EIA differentiates among declines in production resulting from unplanned production outages, permanent losses of production capacity, and voluntary production cutbacks for OPEC members. Only the first of those categories is included in the historical unplanned production outage estimates that EIA publishes in its monthly Short-Term Energy Outlook (STEO).

Unplanned production outages include, but are not limited to, sanctions, armed conflicts, political disputes, labor actions, natural disasters, and unplanned maintenance. Unplanned outages can be short-lived or last for a number of years, but as long as the production capacity is not lost, EIA tracks these disruptions as outages rather than lost capacity.
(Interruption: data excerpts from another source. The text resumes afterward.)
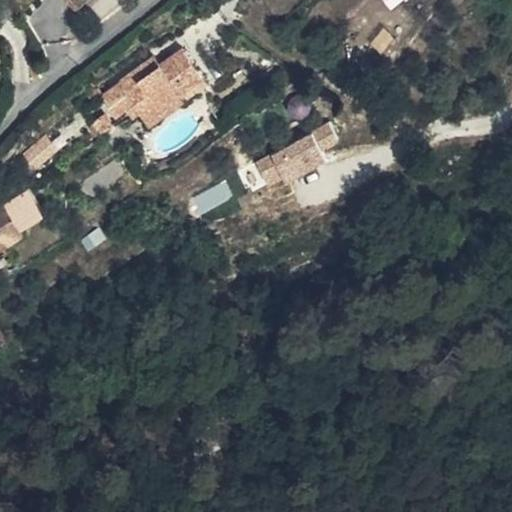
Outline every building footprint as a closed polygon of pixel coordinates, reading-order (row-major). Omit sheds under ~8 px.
[(204,84),(182,51),(164,64),(158,56),(103,93),(118,115),(139,100),(152,119),(204,84)] [(259,157),(274,184),(329,154),(324,145),(342,136),(332,118),(259,157)] [(49,132),(26,151),(39,166),(61,147),(49,132)] [(0,218),(0,248),(5,246),(13,241),(8,232),(13,229),(17,236),(34,226),(26,213),(4,225),(0,218)] [(0,248),(0,268),(14,261),(5,246),(0,248)]
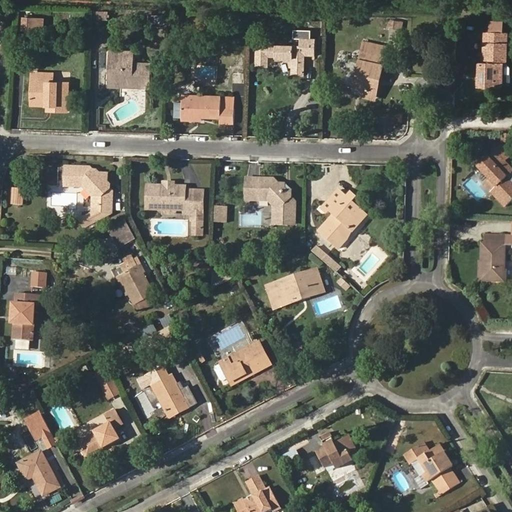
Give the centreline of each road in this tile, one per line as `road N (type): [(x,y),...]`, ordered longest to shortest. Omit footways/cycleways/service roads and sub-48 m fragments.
road 1 (residential): [(0,142),(420,152)]
road 2 (residential): [(358,368),(88,511)]
road 3 (residential): [(140,511),(369,391)]
road 4 (residential): [(448,155),(450,82),(421,81),(420,152)]
road 5 (residential): [(444,286),(448,155)]
road 6 (residential): [(420,152),(415,282)]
Loss of production capacity includes natural capacity declines and declines resulting from irreparable damage that are unlikely to return within one year. This lost capacity cannot contribute to global supply without significant investment and lead time.

Voluntary cutbacks are associated with OPEC production agreements and only apply to OPEC members. Voluntary cutbacks count toward the country’s spare capacity but are not counted as unplanned production outages.

EIA defines spare crude oil production capacity—which only applies to OPEC members adhering to OPEC production agreements—as potential oil production that could be brought online within 30 days and sustained for at least 90 days, consistent with sound business practices. EIA does not include unplanned crude oil production outages in its assessment of spare production capacity.

As an example, EIA considers Iranian production declines that result from U.S. sanctions to be unplanned production outages, making Iran a significant contributor to the total OPEC unplanned crude oil production outages. During the fourth quarter of 2015, before the Joint Comprehensive Plan of Action became effective in January 2016, EIA estimated that an average 800,000 b/d of Iranian production was disrupted. In the first quarter of 2019, the first full quarter since U.S. sanctions on Iran were re-imposed in November 2018, Iranian disruptions averaged 1.2 million b/d.

Another long-term contributor to EIA’s estimate of OPEC unplanned crude oil production outages is the Partitioned Neutral Zone (PNZ) between Kuwait and Saudi Arabia. Production halted there in 2014 because of a political dispute between the two countries. EIA attributes half of the PNZ’s estimated 500,000 b/d production capacity to each country.

In the July 2019 STEO, EIA only considered about 100,000 b/d of Venezuela’s 130,000 b/d production decline from January to February as an unplanned crude oil production outage. After a series of ongoing nationwide power outages in Venezuela that began on March 7 and cut electricity to the country's oil-producing areas, EIA estimates that PdVSA, Venezuela’s national oil company, could not restart the disrupted production because of deteriorating infrastructure, and the previously disrupted 100,000 b/d became lost capacity.